**PROBLEM REQUIREMENTS:**
How many of the lines below hold the string "مناصب"? Say only the number.

[Stored items from a collection]

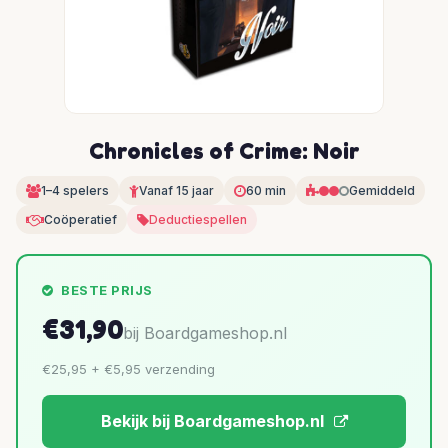
Chronicles of Crime: Noir
1–4 spelers
Vanaf 15 jaar
60 min
Gemiddeld
Coöperatief
Deductiespellen
BESTE PRIJS
€31,90
bij Boardgameshop.nl
€25,95 + €5,95 verzending
Bekijk bij Boardgameshop.nl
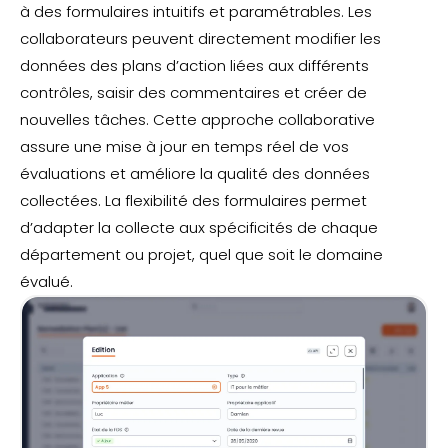
à des formulaires intuitifs et paramétrables. Les
collaborateurs peuvent directement modifier les
données des plans d’action liées aux différents
contrôles, saisir des commentaires et créer de
nouvelles tâches. Cette approche collaborative
assure une mise à jour en temps réel de vos
évaluations et améliore la qualité des données
collectées. La flexibilité des formulaires permet
d’adapter la collecte aux spécificités de chaque
département ou projet, quel que soit le domaine
évalué.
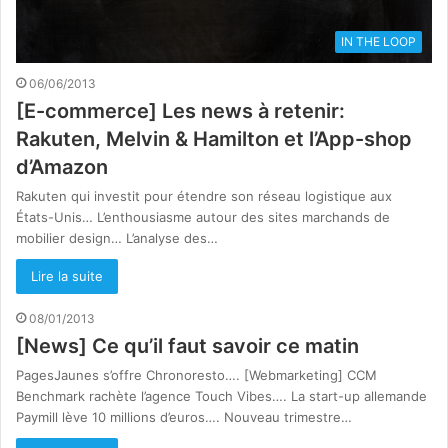
IN THE LOOP
06/06/2013
[E-commerce] Les news à retenir:
Rakuten, Melvin & Hamilton et l’App-shop
d’Amazon
Rakuten qui investit pour étendre son réseau logistique aux
États-Unis… L’enthousiasme autour des sites marchands de
mobilier design… L’analyse des…
Lire la suite
08/01/2013
[News] Ce qu’il faut savoir ce matin
PagesJaunes s’offre Chronoresto…. [Webmarketing] CCM
Benchmark rachète l’agence Touch Vibes…. La start-up allemande
Paymill lève 10 millions d’euros…. Nouveau trimestre…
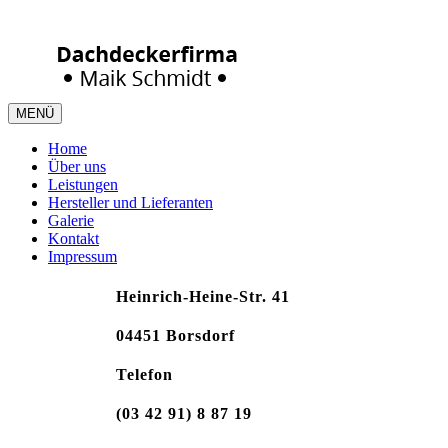
info@schmidt-dachbau.de
MENÜ
Home
Über uns
Leistungen
Hersteller und Lieferanten
Galerie
Kontakt
Impressum
Heinrich-Heine-Str. 41
04451 Borsdorf
Telefon
(03 42 91) 8 87 19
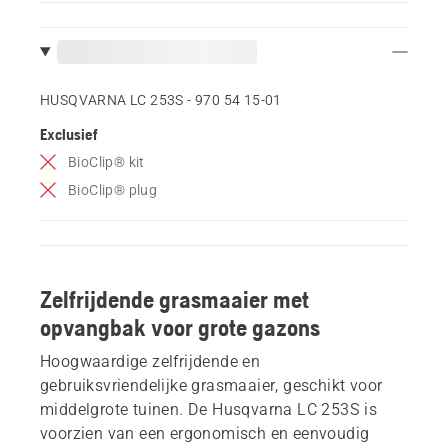
HUSQVARNA LC 253S - 970 54 15‑01
Exclusief
BioClip® kit
BioClip® plug
Zelfrijdende grasmaaier met
opvangbak voor grote gazons
Hoogwaardige zelfrijdende en
gebruiksvriendelijke grasmaaier, geschikt voor
middelgrote tuinen. De Husqvarna LC 253S is
voorzien van een ergonomisch en eenvoudig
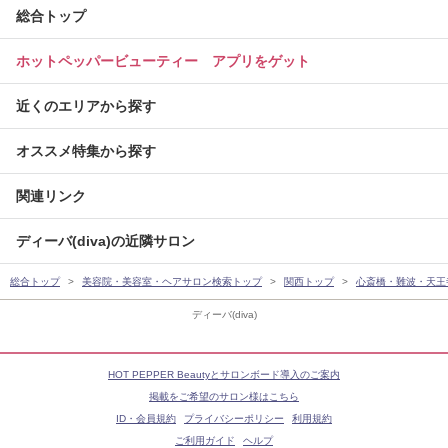
総合トップ
ホットペッパービューティー アプリをゲット
近くのエリアから探す
オススメ特集から探す
関連リンク
ディーバ(diva)の近隣サロン
総合トップ
美容院・美容室・ヘアサロン検索トップ
関西トップ
心斎橋・難波・天王
ディーバ(diva)
HOT PEPPER Beautyとサロンボード導入のご案内
掲載をご希望のサロン様はこちら
ID・会員規約
プライバシーポリシー
利用規約
ご利用ガイド
ヘルプ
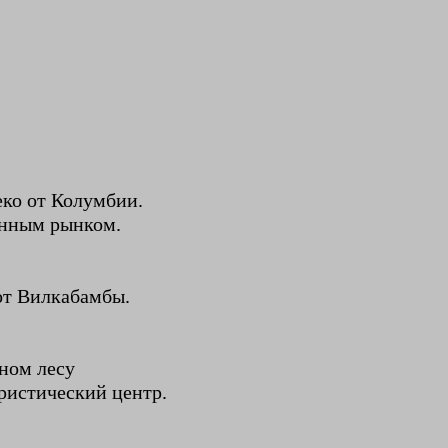
ко от Колумбии.
енным рынком.
от Вилкабамбы.
ном лесу
ристический центр.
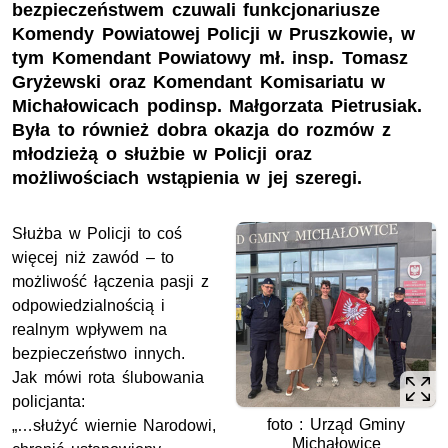
bezpieczeństwem czuwali funkcjonariusze
Komendy Powiatowej Policji w Pruszkowie, w
tym Komendant Powiatowy mł. insp. Tomasz
Gryżewski oraz Komendant Komisariatu w
Michałowicach podinsp. Małgorzata Pietrusiak.
Była to również dobra okazja do rozmów z
młodzieżą o służbie w Policji oraz
możliwościach wstąpienia w jej szeregi.
Służba w Policji to coś
więcej niż zawód – to
możliwość łączenia pasji z
odpowiedzialnością i
realnym wpływem na
bezpieczeństwo innych.
Jak mówi rota ślubowania
policjanta:
foto : Urząd Gminy
„…służyć wiernie Narodowi,
Michałowice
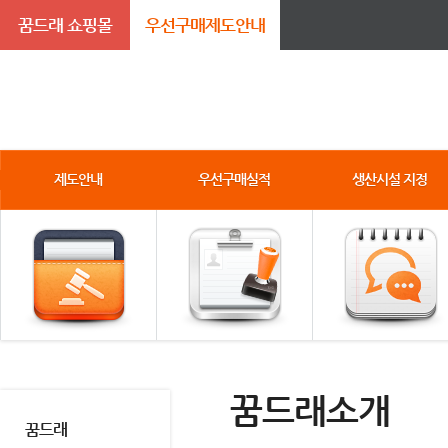
꿈드래 쇼핑몰
우선구매제도안내
제도안내
우선구매실적
생산시설 지정
꿈드래소개
꿈드래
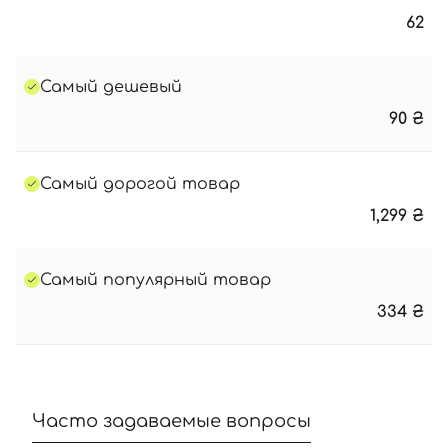
62
Самый дешевый
90
₴
Самый дорогой товар
1,299
₴
Самый популярный товар
334
₴
Часто задаваемые вопросы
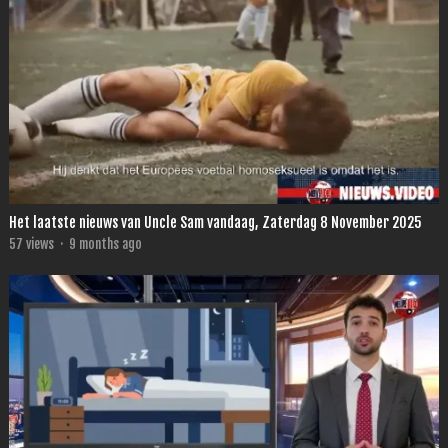
Het laatste nieuws van Uncle Sam vandaag, Zaterdag 8 November 2025
57
views
·
9 months ago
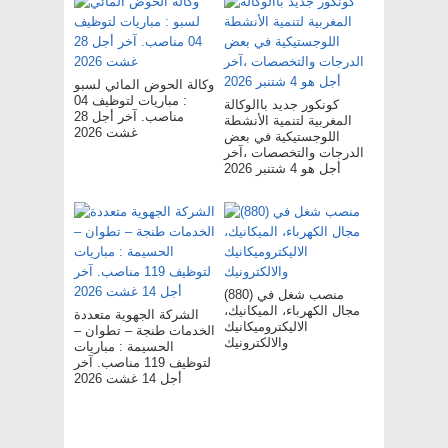
وكالة الحوض المائي لسبو
: مباريات لتوظيف 04
كونكور جديد باالوكالة
مناصب. آخر أجل 28
المغربية لتنمية الأنشطة
غشت 2026
اللوجستيكية في بعض
الدرجات والتخصصات ،آخر
أجل هو 4 شتنبر 2026
(880) منصب شغل في
مجال الكهرباء، الميكانيك،
الشركة الجهوية متعددة
الاليكتروميكانيك
الخدمات طنجة – تطوان –
والالكترونيك
الحسيمة : مباريات
لتوظيف 119 مناصب. آخر
أجل 14 غشت 2026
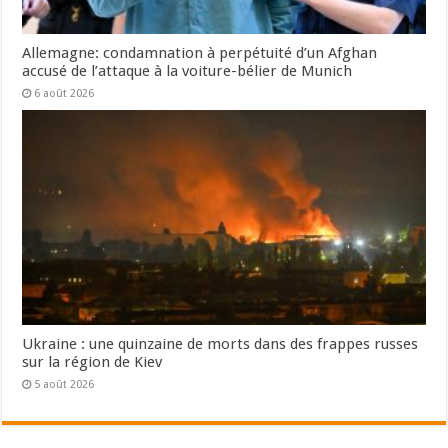
Allemagne: condamnation à perpétuité d’un Afghan
accusé de l’attaque à la voiture-bélier de Munich
6 août 2026
Ukraine : une quinzaine de morts dans des frappes russes
sur la région de Kiev
5 août 2026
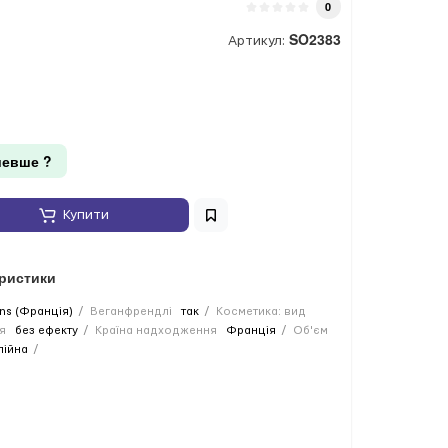
0
SO2383
Артикул:
евше ?
Купити
еристики
ns (Франція)
Веганфрендлі
так
Косметика: вид
я
без ефекту
Країна надходження
Франція
Об'єм
лійна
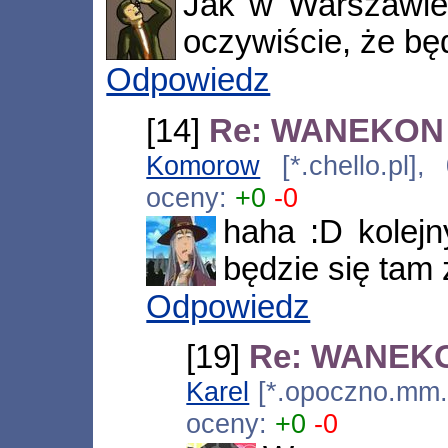
Jak w Warszawie 
oczywiście, że bę
Odpowiedz
[14]
Re: WANEKON 
Komorow
[*.chello.pl]
oceny:
+0
-0
haha :D kolej
będzie się tam
Odpowiedz
[19]
Re: WANEKO
Karel
[*.opoczno.mm.p
oceny:
+0
-0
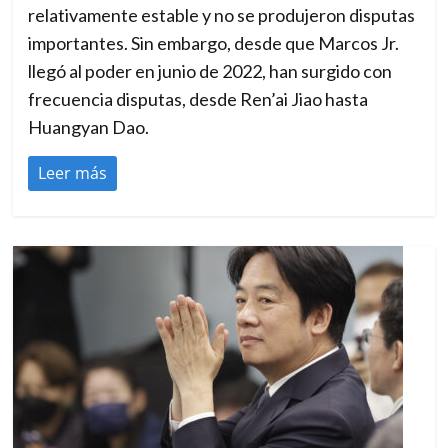
relativamente estable y no se produjeron disputas
importantes. Sin embargo, desde que Marcos Jr.
llegó al poder en junio de 2022, han surgido con
frecuencia disputas, desde Ren’ai Jiao hasta
Huangyan Dao.
Leer más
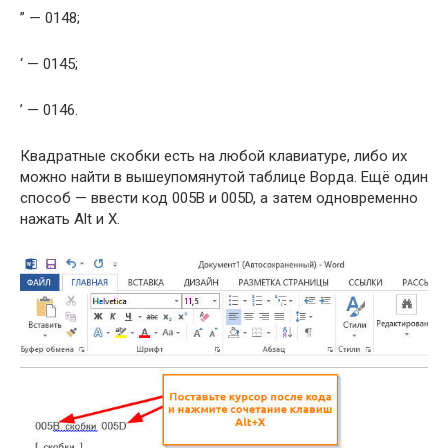
” — 0148;
‘ — 0145;
’ — 0146.
Квадратные скобки есть на любой клавиатуре, либо их
можно найти в вышеупомянутой таблице Ворда. Ещё один
способ — ввести код 005B и 005D, а затем одновременно
нажать Alt и X.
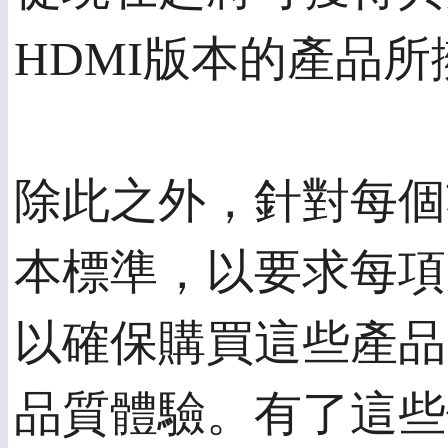
HDMI版本的產品
除此之外，針對每個
本標準，以要求每項
以確保購買這些產品
品質體驗。有了這些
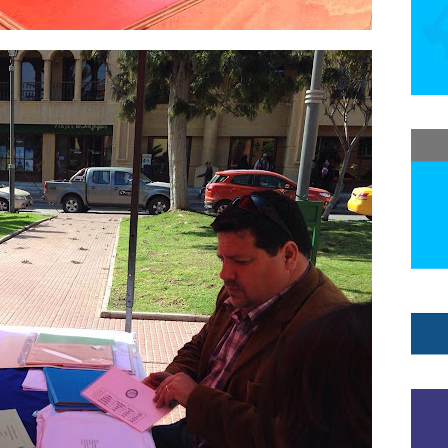
istas de Chile
Consejo Regional Aysén
Consejo Regional Bio Bio
al de Atacama
Consejo Regional del Colegio de Periodistas - Región de 
Magallanes
Consejo Regional Magallanes y Antártica Chilena
Consej
ional Ñuble
Consejo Regional Valparaíso
Consejo Regionales
Con
 CHILE
constitución
constituyentes
consumo
contraloria
con
icios Financieros
Coordinadora Nacional de Inmigrantes Chile
Copa 
Corporación Nacional del Cobre
Corporación Solidaria UTE-USACH
eramericana de DDHH
Council on Hemispheric Affairs
Covid19
Coyh
gico Chile Despertó
cuenta publica
cuidadores
Cultura
Curso 
s Arena
Daniel Manríquez Zúñiga
Danilo Ahumada
Danilo Ahuma
d de Medicina
declaración
Declaración Pública
Defensa Nacional
cación
Derecho a la comunicación
Derecho a la información
derec
erechoshumanos
desinformación
despido injustificado
despidos
a Prensa.
Día de los y las Periodistas
dia del periodista
Día del Per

**ANSWER BOX:**
2